I'm making a fairly simple Express app with only a few routes. My question isn't about the app's functionality but about a strange bit of behavior of an Express route.

When I start the server and use the /search/* route, or any route that takes in a parameter, and I apply one of these four content-types to the response:

  • res.setHeader('content-type', 'plain/text');
  • res.setHeader('content-type', 'plain/html');
  • res.setHeader('content-type', 'html/plain');
  • res.setHeader('content-type', 'html/text');

the parameter is downloaded as a file, without any prompting. So using search/foobar downloads a file named "foobar" with a size of 6 bytes and an unsupported file type. Now I understand that none of these four types are actual MIME types, I should be using either text/plain or text/html, but why the download? These two MIME types behave like they should, and the following MIME types with a type but no subtype all fail like they should, they all return an error of TypeError: invalid media type:

  • res.setHeader('content-type', 'text');
  • res.setHeader('content-type', 'plain');
  • res.setHeader('content-type', 'html');

Why do some invalid types trigger an error, and other invalid types bypass the error and trigger a download?

What I've found out so far:

I found in Express 4.x docs that res.download(path [, filename]) transfers the file at path as an “attachment,” and will typically prompt the user for the download, but this download is neither prompted nor intentional.

I wasn't able to find any situation like this in the Express docs (or here on SO) where running a route caused a file to automatically download to your computer.

At first I thought the line res.send(typeof(res)); was causing the download, but after commenting out lines one at a time and rerunning the server, I was able to figure out that only when the content-type is set to 'plain/text' does the download happen. It doesn't matter what goes inside res.send(), when the content-type is plain/text, the text after /search/ is downloaded to my machine.

Rearranging the routes reached the same result (everything worked as it should except for the download.)

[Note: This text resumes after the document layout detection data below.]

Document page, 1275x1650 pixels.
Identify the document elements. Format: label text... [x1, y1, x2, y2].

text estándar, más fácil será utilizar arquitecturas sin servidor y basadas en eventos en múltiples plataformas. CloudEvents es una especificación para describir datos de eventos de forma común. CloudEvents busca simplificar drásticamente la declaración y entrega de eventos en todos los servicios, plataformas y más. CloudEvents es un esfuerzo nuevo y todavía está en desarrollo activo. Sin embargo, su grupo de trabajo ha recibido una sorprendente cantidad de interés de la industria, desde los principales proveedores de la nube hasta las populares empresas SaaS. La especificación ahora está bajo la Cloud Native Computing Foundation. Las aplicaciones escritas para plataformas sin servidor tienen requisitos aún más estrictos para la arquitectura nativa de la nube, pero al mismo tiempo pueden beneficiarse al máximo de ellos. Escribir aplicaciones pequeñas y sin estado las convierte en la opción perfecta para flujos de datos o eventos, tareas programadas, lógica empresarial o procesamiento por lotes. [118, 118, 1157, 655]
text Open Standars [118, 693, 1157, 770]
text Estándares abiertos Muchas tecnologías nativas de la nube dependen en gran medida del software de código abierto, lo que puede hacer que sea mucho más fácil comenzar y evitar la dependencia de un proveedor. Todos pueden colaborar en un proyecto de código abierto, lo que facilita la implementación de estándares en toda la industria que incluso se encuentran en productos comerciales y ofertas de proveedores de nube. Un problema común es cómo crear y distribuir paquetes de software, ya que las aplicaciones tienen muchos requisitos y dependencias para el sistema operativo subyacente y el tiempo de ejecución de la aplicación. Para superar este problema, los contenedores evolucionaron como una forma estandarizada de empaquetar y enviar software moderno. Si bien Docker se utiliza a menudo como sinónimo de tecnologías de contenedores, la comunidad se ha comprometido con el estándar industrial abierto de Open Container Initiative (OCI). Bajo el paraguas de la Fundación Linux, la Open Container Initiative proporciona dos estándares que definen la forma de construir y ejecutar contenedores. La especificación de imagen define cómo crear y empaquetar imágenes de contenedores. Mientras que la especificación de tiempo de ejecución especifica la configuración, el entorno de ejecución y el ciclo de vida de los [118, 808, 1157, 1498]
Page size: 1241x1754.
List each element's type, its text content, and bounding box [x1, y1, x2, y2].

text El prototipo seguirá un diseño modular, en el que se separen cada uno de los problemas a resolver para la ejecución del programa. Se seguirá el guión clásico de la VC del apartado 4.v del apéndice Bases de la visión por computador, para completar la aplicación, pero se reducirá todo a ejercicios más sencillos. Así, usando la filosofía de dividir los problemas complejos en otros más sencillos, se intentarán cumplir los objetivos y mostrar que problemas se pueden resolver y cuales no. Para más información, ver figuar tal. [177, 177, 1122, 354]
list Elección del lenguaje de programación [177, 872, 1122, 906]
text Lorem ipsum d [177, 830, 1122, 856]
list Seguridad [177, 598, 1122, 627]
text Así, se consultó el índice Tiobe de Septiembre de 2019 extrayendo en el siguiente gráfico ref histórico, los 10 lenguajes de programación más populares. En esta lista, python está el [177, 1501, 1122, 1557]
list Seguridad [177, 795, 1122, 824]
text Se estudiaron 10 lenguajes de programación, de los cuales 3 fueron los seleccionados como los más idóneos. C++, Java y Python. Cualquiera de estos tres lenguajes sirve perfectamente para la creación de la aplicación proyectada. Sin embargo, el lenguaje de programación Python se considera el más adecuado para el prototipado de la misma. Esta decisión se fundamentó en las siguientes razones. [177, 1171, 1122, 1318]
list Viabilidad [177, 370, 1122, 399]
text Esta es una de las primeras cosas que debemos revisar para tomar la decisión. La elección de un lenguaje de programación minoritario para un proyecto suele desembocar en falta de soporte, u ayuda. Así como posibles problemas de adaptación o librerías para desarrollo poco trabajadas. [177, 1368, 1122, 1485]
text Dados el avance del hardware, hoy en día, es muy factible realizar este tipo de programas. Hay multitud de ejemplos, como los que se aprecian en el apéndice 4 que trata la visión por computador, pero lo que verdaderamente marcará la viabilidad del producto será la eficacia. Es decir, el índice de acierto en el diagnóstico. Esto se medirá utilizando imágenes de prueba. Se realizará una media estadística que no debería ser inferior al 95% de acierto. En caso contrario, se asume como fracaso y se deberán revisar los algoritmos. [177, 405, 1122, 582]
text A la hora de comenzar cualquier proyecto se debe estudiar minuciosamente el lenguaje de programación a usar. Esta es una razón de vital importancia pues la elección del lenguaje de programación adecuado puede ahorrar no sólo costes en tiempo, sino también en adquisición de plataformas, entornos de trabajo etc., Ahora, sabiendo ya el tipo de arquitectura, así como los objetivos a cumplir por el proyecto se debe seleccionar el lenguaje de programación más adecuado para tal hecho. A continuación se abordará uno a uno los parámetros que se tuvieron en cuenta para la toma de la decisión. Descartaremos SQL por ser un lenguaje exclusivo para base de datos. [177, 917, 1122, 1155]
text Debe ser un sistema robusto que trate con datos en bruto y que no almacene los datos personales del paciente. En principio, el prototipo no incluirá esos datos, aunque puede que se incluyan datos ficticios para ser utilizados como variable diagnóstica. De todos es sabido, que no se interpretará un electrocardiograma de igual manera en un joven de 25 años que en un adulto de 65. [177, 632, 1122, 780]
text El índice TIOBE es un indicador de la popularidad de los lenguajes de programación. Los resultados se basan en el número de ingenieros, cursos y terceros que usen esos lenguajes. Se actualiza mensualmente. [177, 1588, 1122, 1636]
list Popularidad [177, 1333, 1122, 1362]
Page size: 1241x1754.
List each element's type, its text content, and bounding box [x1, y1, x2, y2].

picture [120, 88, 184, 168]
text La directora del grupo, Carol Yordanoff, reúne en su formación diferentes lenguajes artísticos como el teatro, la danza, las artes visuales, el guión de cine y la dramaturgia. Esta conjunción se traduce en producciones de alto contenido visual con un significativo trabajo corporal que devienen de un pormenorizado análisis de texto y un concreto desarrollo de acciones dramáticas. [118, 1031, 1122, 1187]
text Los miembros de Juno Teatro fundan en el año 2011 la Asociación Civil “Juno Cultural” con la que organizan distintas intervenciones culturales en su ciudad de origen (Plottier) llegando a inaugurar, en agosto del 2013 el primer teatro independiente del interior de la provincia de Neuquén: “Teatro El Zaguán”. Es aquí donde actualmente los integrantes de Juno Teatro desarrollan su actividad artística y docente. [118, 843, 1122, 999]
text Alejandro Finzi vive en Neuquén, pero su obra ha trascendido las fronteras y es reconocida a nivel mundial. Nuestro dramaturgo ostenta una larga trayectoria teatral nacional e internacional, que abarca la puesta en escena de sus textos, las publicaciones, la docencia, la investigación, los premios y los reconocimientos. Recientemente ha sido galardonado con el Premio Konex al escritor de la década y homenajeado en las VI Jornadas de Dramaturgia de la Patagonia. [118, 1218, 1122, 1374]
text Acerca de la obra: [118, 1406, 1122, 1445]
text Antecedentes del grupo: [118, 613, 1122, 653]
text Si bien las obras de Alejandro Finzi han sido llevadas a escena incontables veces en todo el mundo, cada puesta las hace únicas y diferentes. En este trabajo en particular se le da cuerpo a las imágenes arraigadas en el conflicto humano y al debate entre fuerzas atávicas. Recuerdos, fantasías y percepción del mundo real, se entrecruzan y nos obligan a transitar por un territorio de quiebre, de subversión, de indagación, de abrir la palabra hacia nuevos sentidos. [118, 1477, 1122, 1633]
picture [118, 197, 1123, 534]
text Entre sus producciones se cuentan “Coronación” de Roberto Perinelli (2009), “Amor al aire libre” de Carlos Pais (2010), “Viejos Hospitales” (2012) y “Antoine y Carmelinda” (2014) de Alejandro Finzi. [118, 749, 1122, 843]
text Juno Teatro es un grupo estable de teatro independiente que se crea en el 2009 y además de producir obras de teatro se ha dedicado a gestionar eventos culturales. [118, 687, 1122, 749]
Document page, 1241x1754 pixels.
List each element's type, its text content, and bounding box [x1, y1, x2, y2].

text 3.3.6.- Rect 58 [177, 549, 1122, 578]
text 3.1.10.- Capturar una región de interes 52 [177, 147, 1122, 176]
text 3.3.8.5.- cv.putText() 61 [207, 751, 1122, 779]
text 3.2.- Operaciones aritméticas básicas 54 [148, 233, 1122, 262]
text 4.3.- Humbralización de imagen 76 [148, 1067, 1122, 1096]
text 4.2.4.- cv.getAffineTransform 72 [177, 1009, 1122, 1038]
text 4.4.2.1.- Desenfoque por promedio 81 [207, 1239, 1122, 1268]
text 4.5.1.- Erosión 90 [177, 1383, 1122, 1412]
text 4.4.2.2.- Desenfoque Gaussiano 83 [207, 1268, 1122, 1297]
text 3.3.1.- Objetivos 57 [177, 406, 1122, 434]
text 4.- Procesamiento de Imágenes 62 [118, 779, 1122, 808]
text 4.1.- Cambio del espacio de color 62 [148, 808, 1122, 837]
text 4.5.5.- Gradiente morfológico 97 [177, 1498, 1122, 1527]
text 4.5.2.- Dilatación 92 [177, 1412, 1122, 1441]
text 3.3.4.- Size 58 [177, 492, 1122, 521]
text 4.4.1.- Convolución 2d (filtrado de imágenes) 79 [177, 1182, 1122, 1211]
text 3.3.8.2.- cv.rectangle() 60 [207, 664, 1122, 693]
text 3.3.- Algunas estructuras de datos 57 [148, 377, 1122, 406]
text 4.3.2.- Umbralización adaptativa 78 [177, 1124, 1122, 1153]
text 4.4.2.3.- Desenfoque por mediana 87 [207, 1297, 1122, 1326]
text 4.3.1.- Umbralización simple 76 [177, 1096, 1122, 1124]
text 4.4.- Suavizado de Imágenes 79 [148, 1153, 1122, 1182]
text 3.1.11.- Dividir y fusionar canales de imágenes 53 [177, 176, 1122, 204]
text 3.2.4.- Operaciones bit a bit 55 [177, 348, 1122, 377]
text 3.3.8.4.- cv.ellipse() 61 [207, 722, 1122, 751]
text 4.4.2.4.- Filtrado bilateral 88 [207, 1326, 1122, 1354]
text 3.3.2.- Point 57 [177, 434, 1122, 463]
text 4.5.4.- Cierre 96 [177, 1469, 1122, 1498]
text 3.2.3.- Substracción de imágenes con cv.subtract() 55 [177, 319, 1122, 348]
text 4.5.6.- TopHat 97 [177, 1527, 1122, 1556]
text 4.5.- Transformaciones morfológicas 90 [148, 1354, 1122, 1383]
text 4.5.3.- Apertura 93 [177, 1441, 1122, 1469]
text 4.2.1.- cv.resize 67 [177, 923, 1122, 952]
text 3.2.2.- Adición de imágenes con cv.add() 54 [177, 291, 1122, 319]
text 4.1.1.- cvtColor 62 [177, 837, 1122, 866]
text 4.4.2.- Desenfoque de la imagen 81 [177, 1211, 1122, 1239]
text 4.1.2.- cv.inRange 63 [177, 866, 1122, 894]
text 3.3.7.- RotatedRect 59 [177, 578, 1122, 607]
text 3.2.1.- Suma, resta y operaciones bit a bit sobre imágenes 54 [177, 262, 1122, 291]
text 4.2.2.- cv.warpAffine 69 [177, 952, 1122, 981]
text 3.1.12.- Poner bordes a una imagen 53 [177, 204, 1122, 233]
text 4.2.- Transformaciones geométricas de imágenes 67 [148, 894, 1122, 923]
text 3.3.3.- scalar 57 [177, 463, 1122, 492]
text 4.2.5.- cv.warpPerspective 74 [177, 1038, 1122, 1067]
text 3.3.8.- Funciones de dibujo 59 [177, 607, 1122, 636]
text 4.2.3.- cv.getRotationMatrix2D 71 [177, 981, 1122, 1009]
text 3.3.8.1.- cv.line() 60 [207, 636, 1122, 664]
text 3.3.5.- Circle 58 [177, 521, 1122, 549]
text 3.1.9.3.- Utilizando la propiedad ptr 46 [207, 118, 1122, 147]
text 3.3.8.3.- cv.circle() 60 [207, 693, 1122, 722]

The app just hangs at whatever route was reached before /search/foo, but the download still comes through.

My code:

'use strict';
var express = require('express');
var path = require('path');

var app = express();

app.get('/', function (req, res) {
  res.sendFile(path.join(__dirname+'/index.html'));
});


app.get('/search', function(req,res){
  res.send('search route');
});
app.get('/search/*', function(req, res, next) {
  res.setHeader('content-type', 'plain/text');
  var type = typeof(res);
  var reqParams = req.params;
  res.send(type);
});


var server = app.listen(process.env.PORT || 3000, function(){
  console.log('app listening on port ' + process.env.PORT + '!');
});

module.exports = server;

Other Details

  • Express version 4.15.2
  • Node version 4.7.3
  • using Cloud9
  • am Express newbie
  • my repo is here, under the branch "so_question"

Solution

  • Why do some invalid types trigger an error...

    Because a MIME-type has a format it should adhere to (documented in RFC 2045), and the ones triggering the error don't match that format.

    The format looks like this:

    type "/" subtype *(";" parameter)
    

    So there's a mandatory type, a mandatory slash, a mandatory subtype, and optional parameters prefixed by a semicolon.

    However, when a MIME type matches that format, it's only syntactically valid, not necessarily semantically, which brings us to the second part of your question:

    ...and other invalid types bypass the error and trigger a download?

    That follows from that is written in RFC 2049:

    Upon encountering any unrecognized Content-Type field, an implementation must treat it as if it had a media type of "application/octet-stream" with no parameter sub-arguments. How such data are handled is up to an implementation, but likely options for handling such unrecognized data include offering the user to write it into a file (decoded from its mail transport format) or offering the user to name a program to which the decoded data should be passed as input.